Olivier Charpentier a choisi de peindre cette fois avec Apollinaire à l’esprit. Ce n’était pas pour épouser les préférences picturales bien connues du poète qui, à l’occasion, se fit volontiers critique d’art. Mais bien plutôt habité par les Poèmes à Lou, s’emparant de fragments du Bestiaire, il en a retenu des vers, des bribes, pour donner son titre à chaque pièce de deux séries distinctes. Le liseré de couleur qui encadre la plupart des huiles et le boîtier qui enferme invariablement les monotypes sont seulement les indices formels de l’unité respective des deux séries, surgies chacune d’un même creuset, dans un même mouvement et avec la même promptitude. Tout un univers jaillit, se déployant en de multiples scènes, et aspire quiconque se prend à y entrer. On s’y promène, allant de l’une à l’autre sans souci de suivre un ordre et séduit par leur cohésion. Si, inversement, le regard s’arrête sur l’une d’entre elles, il ne peut être que saisi par la sûreté du geste de l’artiste, sa concision, et la vivacité de la touche : la courbe de la hanche qui souligne à la fois la fermeté de la chair, sa sensualité laiteuse et le mur mat de la chambre, l’ombre esquissée du cheval qui en fait résonner la course effrénée sous la lune, la silhouette du réverbère sur le pont qui convoque à elle seule la ville entière noyée dans la nuit blafarde, ou encore le flou orange où le dromadaire ondule dans la chaleur, devancé au loin par d’autres. Quelques contours, deux ou trois couleurs, un contraste de lumières, la scène succincte, et le visage de Lou se fait présence crue, la tête de Guillaume souvenir, la roue du paon tout yeux, le sang gicle.
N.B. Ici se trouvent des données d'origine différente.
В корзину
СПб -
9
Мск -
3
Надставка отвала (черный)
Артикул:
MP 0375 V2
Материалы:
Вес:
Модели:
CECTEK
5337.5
Pareille force d’évocation se passe de toute exactitude réaliste - l’herbe est rouge, la puce immense, la trompette creuse, le serpent ondulations. La teinte, la tache ou le trait forment ellipse. Par là ils rejoignent, au moment même où on les avait presque oubliées, la poésie et la simplicité du vers d’Apollinaire, dans sa drôlerie, sa fulgurance, sa désinvolture, son cri.